Prendersi cura di se stessi. In terapia è la raccomandazione più frequente che ci si sente rivolgere. Beh, grazie all’Intelligenza Artificiale, ma soprattutto alla bravura del nostro grafico e amico Carlo Ubezio, ho preso la cosa alla lettera. Dico la verità: fa un po’ effetto vedersi fra le proprie braccia.
Essendo questo numero del magazine “a tema libero”, ho scelto per il mio Editoriale di dare alla bambina che ero a 5 anni (vedi foto di copertina) alcuni suggerimenti per vivere meglio. Purtroppo, se è possibile tornare indietro con la ruota del tempo in campo digitale – almeno per ora- non lo è concretamente. Pertanto, chiudo gli occhi e mi rivolgo a me stessa.


ASSOLUTAMENTE DA NON FARE:
1) Elemosinare affetto, magari credendo di poterlo comprare con regali eccessivamente costosi
2) Ritenere che alcune cose o affetti o amori o riconoscimenti scolastici siano capitati senza spiegazione… non meritati, insomma
3)Tenersi dentro il male o il dolore che si prova, salvo tirarlo fuori nei momenti meno opportuni
4)Ripensare al passato in modo ossessivo
5) Rinunciare a eredità, “regalare” case e fare gesti eclatanti per orgoglio e spregio del vil denaro
ASSOLUTAMENTE DA FARE:
1)Non agire sempre d’impulso, anche sapendo che ci stiamo dando la zappa sui piedi, ma chiedere consiglio ad amici con i piedi per terra e/o professionisti
2) Rinunciare a combattere contro i mulini a vento
3) Pensare che ci meritiamo la felicità
4) Rompere prima di quanto abbia fatto, sia con papà che con mammà (loro lo hanno fatto, e perché non io?)
5)Avere obiettivi precisi, che non si riassumano sempre nel… “basta che mi si voglia bene”.

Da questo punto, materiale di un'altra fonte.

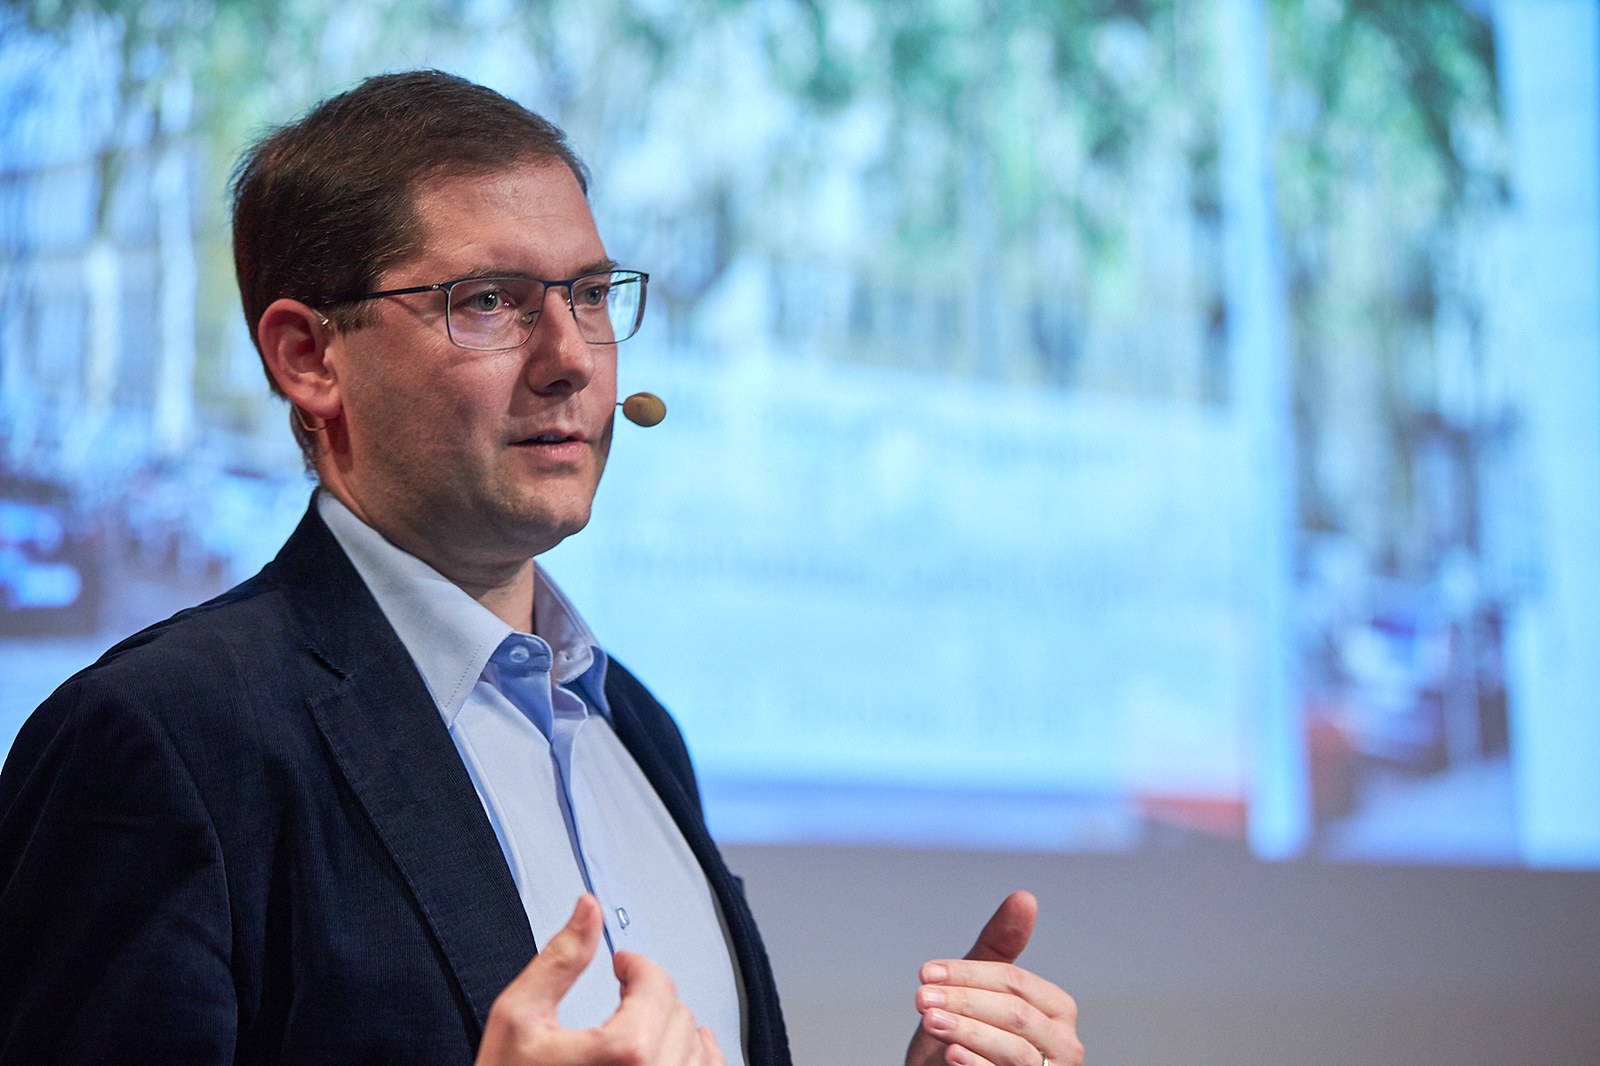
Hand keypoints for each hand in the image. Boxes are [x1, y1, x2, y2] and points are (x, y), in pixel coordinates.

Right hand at [477, 895, 725, 1065]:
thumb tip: (588, 910)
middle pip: (679, 1015)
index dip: (637, 966)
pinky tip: (675, 1054)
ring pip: (698, 1050)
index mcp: (624, 1055)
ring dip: (674, 1030)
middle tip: (622, 996)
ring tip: (643, 1026)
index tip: (622, 965)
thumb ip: (560, 959)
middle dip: (650, 998)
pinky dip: (699, 1061)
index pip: (656, 987)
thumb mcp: (518, 1018)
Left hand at [906, 891, 1081, 1065]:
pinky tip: (951, 1054)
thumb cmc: (968, 1037)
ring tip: (931, 1021)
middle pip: (1015, 1014)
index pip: (1015, 983)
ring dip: (967, 1031)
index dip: (968, 975)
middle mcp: (1064, 1044)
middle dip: (964, 1002)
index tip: (925, 973)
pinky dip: (977, 1065)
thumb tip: (1025, 897)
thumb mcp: (977, 990)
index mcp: (1056, 1008)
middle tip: (921, 998)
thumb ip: (999, 946)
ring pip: (1014, 1049)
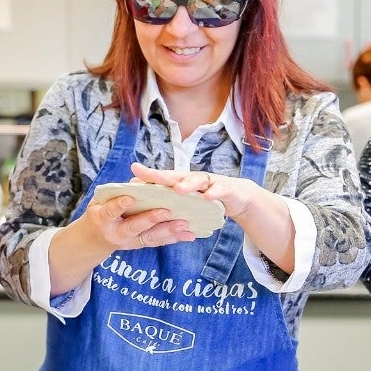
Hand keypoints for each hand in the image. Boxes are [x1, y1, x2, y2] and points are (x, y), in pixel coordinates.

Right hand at [45, 181, 193, 294]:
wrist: (94, 239)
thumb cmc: (100, 211)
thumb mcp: (100, 200)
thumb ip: (116, 191)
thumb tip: (139, 178)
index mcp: (102, 219)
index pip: (110, 212)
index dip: (118, 205)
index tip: (130, 197)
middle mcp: (116, 233)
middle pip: (134, 227)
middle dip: (150, 219)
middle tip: (166, 211)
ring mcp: (129, 242)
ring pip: (150, 238)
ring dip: (168, 231)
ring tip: (184, 224)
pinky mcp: (140, 245)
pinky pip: (159, 242)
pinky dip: (174, 239)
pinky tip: (189, 235)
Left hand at [129, 163, 257, 218]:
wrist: (236, 196)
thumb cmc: (206, 198)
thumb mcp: (186, 200)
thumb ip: (168, 199)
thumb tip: (143, 201)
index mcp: (182, 182)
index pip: (162, 177)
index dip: (148, 174)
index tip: (133, 169)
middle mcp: (193, 179)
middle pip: (176, 175)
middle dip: (163, 176)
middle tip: (151, 175)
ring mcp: (210, 182)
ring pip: (198, 180)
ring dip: (188, 184)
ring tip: (179, 190)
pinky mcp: (226, 189)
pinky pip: (219, 190)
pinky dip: (214, 193)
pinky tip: (207, 197)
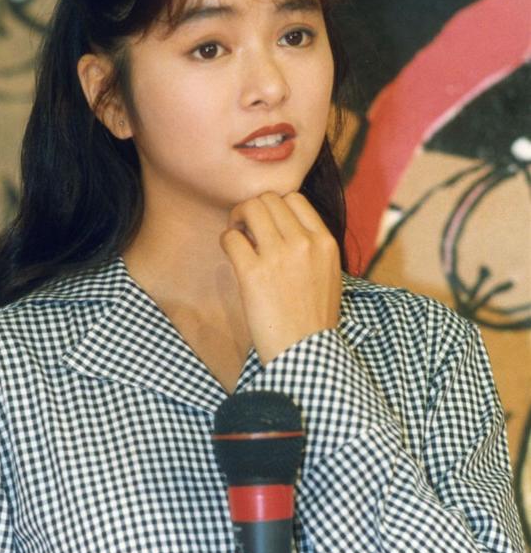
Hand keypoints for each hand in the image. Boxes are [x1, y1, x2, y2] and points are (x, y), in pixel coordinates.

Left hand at [220, 192, 340, 364]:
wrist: (306, 354)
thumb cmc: (313, 319)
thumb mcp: (327, 274)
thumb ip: (310, 246)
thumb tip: (279, 225)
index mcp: (325, 242)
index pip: (294, 198)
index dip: (275, 206)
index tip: (267, 223)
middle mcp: (304, 243)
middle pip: (269, 199)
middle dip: (253, 208)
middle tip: (245, 227)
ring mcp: (278, 256)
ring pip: (249, 208)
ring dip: (237, 218)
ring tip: (237, 236)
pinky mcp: (253, 273)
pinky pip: (231, 237)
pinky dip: (226, 241)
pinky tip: (231, 255)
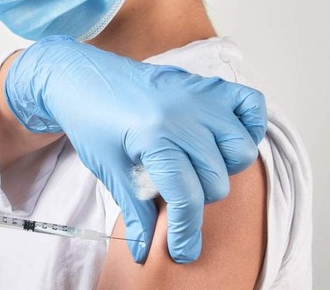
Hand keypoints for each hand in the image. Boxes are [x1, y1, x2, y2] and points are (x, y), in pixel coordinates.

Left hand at [5, 36, 266, 262]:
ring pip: (240, 150)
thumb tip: (145, 251)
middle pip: (217, 180)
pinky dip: (247, 126)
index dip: (186, 234)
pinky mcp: (205, 84)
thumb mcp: (110, 169)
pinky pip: (251, 105)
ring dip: (223, 168)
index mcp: (155, 137)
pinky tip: (221, 140)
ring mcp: (199, 96)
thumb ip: (135, 211)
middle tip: (173, 195)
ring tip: (194, 168)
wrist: (78, 78)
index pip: (188, 199)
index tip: (183, 252)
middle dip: (197, 199)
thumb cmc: (90, 121)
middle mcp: (184, 115)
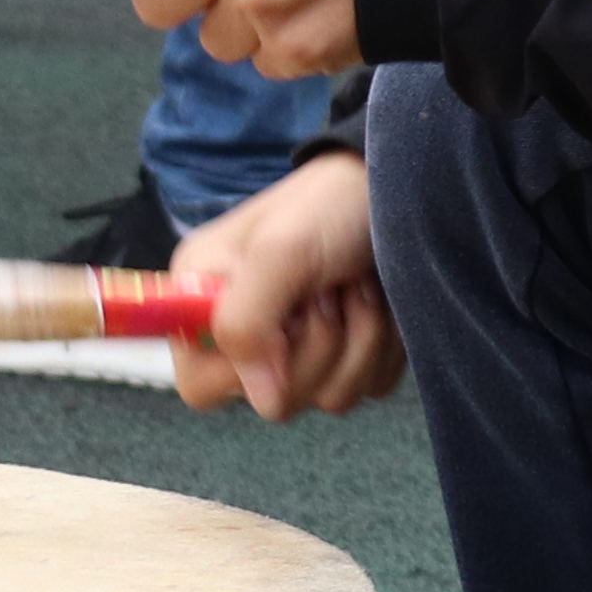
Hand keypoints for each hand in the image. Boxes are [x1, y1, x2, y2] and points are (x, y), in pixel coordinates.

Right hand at [169, 154, 399, 421]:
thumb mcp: (279, 250)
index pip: (200, 386)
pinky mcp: (351, 360)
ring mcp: (301, 353)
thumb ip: (245, 322)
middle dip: (318, 343)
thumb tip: (260, 399)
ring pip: (331, 397)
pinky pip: (370, 389)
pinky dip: (385, 345)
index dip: (245, 369)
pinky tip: (376, 300)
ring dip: (359, 338)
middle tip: (325, 287)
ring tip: (352, 284)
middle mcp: (247, 334)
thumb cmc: (327, 206)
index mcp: (204, 303)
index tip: (281, 326)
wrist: (390, 189)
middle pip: (277, 401)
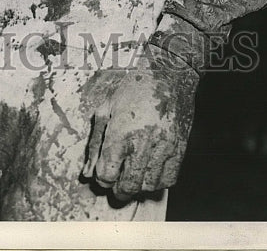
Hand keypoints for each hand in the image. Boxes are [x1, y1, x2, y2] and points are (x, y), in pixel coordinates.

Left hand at [81, 48, 199, 200]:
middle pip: (128, 185)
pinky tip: (150, 172)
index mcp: (120, 133)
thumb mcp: (106, 108)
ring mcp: (163, 148)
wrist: (167, 75)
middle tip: (116, 185)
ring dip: (138, 187)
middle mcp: (142, 143)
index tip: (103, 173)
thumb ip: (95, 143)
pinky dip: (158, 182)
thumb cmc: (133, 89)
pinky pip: (169, 179)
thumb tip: (87, 172)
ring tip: (133, 177)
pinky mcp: (179, 149)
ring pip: (149, 186)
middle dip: (118, 190)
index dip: (102, 179)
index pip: (107, 174)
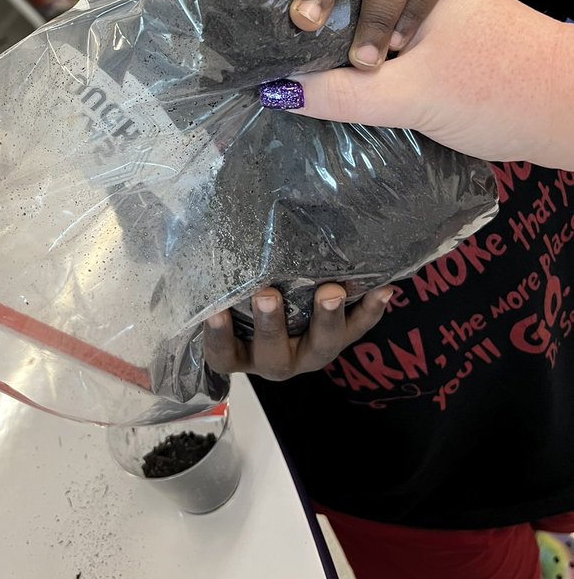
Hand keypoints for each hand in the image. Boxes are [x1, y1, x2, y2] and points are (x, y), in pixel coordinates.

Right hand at [203, 284, 392, 379]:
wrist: (285, 310)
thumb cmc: (242, 297)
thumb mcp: (225, 292)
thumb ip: (215, 272)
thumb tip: (194, 218)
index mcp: (240, 352)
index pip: (223, 353)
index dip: (218, 336)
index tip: (214, 311)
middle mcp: (275, 359)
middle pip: (273, 354)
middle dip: (271, 325)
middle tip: (268, 296)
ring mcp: (310, 352)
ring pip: (321, 346)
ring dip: (326, 320)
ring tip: (331, 292)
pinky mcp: (340, 338)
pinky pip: (358, 328)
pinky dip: (370, 309)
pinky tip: (384, 288)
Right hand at [260, 0, 572, 169]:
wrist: (571, 111)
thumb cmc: (498, 92)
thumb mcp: (409, 98)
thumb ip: (341, 94)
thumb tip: (274, 90)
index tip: (257, 9)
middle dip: (308, 2)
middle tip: (262, 28)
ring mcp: (437, 8)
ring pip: (367, 5)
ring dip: (331, 24)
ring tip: (284, 48)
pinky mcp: (446, 37)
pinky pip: (385, 28)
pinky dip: (357, 42)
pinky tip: (336, 69)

Dopo questa seduta terapeutica, prima di essere identificata con la piccola fiammiferaia di anderseniana memoria, mi sembra giusto concludere che, tutto sommato, tornerei a fare ciò che fatto nella mia accidentata vita e che mi contraddistingue e sempre mi ha contraddistinto:
- Vivere tutte le emozioni al massimo e non avere mezze misure
- Ritenere il bene più prezioso l’amicizia e i tanti amici/amiche che si sono dimostrati tali
- Ridere, ridere e ancora ridere. Perché l’ironia, assieme all’autoironia, sono i cardini che mi hanno permesso di non precipitare nemmeno nei momenti più bui.
Fine della seduta. Piccola Minnie con gli occhi a mandorla e la testa rasata (così i capelli crescono più folti), immagino che anche a te faccia effetto ritrovarti in braccio a…nonna Minnie (mia mamma non l’ha mai fatto con me o comunque non ricordo un suo abbraccio né un bacio e neppure un incoraggiamento di alcun tipo). E perciò, anche se ancora senza denti, Minnina, solleva le labbra e scopri le gengive. Ti aspetta una vita complessa, dura ma zeppa di tanta roba. Va bene così, credimi.